Exercise >>
Below are the items. Copy out, word for word, every line from the start of the items through the line containing "scientific name: Scolia nobilitata", including that line.

Given entries >>

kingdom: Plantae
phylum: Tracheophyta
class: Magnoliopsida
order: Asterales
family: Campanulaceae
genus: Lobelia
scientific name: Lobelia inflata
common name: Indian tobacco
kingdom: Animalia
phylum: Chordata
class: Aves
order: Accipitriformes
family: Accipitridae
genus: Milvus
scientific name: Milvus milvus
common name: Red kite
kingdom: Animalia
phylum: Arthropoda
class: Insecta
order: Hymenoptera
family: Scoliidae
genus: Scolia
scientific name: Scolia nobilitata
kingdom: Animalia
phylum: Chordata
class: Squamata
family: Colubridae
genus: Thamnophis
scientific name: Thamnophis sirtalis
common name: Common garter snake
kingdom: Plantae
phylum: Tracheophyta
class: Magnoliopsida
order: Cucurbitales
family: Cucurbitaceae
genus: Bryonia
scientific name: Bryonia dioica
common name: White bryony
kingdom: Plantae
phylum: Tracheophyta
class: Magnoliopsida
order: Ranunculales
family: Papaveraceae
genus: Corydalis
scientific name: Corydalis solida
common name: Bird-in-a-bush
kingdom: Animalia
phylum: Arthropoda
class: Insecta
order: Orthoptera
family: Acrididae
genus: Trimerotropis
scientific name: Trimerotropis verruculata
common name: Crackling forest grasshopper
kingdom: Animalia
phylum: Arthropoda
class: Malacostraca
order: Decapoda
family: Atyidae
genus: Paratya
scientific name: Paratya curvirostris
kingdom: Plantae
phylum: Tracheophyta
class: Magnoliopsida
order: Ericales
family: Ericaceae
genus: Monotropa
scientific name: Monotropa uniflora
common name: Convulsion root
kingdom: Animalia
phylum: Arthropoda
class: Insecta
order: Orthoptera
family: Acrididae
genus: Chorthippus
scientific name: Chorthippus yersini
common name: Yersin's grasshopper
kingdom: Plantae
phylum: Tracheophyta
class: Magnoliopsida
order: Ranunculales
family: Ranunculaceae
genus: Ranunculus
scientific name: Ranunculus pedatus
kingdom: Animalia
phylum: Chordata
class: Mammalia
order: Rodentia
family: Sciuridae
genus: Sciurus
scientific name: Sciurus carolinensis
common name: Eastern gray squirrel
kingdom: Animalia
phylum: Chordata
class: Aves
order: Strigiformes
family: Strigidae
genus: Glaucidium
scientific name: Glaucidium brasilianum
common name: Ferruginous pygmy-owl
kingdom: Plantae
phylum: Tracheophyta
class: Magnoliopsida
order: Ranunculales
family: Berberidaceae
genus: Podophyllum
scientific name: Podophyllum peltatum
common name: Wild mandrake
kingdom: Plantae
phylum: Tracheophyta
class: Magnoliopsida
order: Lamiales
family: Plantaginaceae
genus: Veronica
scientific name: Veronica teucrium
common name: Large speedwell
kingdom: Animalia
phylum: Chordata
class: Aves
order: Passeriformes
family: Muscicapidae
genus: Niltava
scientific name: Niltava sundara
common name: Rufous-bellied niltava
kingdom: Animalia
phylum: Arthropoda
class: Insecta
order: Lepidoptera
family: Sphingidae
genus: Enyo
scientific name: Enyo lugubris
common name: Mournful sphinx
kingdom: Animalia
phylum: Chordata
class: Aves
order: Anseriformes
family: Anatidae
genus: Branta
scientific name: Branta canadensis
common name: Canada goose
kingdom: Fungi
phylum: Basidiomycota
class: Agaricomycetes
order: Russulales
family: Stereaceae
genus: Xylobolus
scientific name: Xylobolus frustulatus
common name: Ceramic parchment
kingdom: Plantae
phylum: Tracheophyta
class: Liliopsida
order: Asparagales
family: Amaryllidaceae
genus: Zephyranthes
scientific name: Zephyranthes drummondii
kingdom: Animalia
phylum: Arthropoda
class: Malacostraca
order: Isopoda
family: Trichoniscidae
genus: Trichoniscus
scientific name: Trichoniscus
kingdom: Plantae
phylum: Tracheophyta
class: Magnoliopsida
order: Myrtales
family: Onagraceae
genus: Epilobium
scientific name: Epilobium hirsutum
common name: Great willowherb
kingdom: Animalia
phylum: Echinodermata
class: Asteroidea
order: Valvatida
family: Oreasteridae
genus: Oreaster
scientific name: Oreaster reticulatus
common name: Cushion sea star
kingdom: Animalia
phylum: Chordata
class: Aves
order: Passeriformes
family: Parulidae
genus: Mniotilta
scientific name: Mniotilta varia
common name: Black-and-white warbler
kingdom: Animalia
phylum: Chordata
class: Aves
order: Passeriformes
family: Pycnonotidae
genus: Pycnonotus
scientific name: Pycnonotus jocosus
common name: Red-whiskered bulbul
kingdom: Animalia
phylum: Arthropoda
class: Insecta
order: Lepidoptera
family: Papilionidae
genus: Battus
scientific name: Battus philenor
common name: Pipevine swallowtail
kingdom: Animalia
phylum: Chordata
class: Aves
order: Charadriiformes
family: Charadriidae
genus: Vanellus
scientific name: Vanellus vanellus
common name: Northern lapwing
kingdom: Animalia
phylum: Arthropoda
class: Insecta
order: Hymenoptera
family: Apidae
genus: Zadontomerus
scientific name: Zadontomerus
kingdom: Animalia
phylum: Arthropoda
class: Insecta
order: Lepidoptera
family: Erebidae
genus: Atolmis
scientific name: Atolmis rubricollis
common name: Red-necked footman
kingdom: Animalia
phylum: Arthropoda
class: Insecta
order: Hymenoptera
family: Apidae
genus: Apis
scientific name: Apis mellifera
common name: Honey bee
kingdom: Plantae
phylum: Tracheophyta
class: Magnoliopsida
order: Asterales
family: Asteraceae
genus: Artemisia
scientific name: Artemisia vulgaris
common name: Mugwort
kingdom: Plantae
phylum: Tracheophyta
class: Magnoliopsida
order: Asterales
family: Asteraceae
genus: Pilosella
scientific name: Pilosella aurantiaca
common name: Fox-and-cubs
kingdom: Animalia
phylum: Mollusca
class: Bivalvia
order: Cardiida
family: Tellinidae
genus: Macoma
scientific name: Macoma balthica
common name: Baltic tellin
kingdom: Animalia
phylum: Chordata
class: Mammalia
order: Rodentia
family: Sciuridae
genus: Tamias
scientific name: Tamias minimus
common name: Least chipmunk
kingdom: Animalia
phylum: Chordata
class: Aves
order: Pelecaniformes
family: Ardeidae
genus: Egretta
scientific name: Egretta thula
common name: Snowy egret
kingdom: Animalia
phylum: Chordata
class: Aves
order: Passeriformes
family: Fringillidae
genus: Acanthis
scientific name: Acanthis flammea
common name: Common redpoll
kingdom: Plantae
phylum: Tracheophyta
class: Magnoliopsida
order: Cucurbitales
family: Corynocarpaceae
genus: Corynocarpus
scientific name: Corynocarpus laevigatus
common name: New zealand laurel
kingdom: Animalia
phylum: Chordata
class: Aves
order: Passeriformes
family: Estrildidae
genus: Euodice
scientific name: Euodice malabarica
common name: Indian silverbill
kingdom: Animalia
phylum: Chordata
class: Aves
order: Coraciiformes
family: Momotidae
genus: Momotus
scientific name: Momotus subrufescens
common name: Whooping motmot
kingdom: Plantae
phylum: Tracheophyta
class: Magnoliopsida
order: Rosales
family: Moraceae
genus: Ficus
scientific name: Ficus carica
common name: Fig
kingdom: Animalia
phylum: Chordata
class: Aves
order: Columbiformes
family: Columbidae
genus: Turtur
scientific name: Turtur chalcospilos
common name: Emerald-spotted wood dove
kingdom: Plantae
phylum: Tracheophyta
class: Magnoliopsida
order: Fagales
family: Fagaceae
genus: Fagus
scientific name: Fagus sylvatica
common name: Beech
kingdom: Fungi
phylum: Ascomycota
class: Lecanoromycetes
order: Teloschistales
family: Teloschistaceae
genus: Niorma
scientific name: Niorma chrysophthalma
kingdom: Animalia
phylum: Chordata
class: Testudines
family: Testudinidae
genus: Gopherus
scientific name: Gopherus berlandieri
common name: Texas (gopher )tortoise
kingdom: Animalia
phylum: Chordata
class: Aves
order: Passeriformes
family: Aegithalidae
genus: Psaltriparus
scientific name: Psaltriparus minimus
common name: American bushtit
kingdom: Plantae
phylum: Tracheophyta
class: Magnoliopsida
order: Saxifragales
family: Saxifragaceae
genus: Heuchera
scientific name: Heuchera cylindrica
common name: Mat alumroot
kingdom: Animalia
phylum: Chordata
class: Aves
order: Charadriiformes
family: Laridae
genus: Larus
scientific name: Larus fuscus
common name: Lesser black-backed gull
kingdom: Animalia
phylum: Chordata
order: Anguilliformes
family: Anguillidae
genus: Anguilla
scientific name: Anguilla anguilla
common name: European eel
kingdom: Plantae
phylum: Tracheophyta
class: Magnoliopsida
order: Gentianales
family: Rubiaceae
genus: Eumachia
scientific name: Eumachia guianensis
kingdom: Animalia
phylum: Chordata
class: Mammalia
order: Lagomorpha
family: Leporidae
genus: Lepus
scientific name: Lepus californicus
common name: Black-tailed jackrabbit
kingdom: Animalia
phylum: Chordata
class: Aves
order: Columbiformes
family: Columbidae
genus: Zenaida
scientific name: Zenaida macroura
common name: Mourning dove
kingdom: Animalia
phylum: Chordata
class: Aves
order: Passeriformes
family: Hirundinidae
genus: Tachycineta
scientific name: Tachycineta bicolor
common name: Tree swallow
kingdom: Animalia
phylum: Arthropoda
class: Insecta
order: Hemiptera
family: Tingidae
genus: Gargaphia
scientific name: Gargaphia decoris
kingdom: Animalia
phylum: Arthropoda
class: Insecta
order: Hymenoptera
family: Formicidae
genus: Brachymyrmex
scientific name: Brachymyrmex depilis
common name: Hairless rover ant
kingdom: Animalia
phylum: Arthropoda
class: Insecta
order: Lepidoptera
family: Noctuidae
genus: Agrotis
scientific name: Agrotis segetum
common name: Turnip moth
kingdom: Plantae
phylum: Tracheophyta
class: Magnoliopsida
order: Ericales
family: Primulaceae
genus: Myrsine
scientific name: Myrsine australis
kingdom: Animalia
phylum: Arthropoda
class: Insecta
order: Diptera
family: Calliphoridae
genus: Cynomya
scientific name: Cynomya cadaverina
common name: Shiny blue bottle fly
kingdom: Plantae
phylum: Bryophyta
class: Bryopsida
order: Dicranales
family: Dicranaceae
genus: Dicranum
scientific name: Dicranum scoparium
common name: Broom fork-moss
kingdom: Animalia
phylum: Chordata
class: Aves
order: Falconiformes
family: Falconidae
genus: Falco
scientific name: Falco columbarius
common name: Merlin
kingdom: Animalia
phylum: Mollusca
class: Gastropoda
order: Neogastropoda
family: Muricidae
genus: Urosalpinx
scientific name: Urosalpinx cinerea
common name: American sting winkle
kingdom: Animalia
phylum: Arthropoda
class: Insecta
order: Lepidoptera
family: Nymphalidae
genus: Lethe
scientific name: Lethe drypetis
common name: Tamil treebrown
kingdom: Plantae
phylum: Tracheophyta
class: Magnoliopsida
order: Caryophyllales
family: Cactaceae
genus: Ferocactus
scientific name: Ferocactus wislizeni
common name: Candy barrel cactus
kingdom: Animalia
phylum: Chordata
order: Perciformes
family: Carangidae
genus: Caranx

Solution for this exercise >>
kingdom: Plantae
phylum: Tracheophyta
class: Magnoliopsida
order: Asterales
family: Campanulaceae
genus: Lobelia
scientific name: Lobelia inflata
common name: Indian tobacco
kingdom: Animalia
phylum: Chordata
class: Aves
order: Accipitriformes
family: Accipitridae
genus: Milvus
scientific name: Milvus milvus
common name: Red kite
kingdom: Animalia
phylum: Arthropoda
class: Insecta
order: Hymenoptera
family: Scoliidae
genus: Scolia
scientific name: Scolia nobilitata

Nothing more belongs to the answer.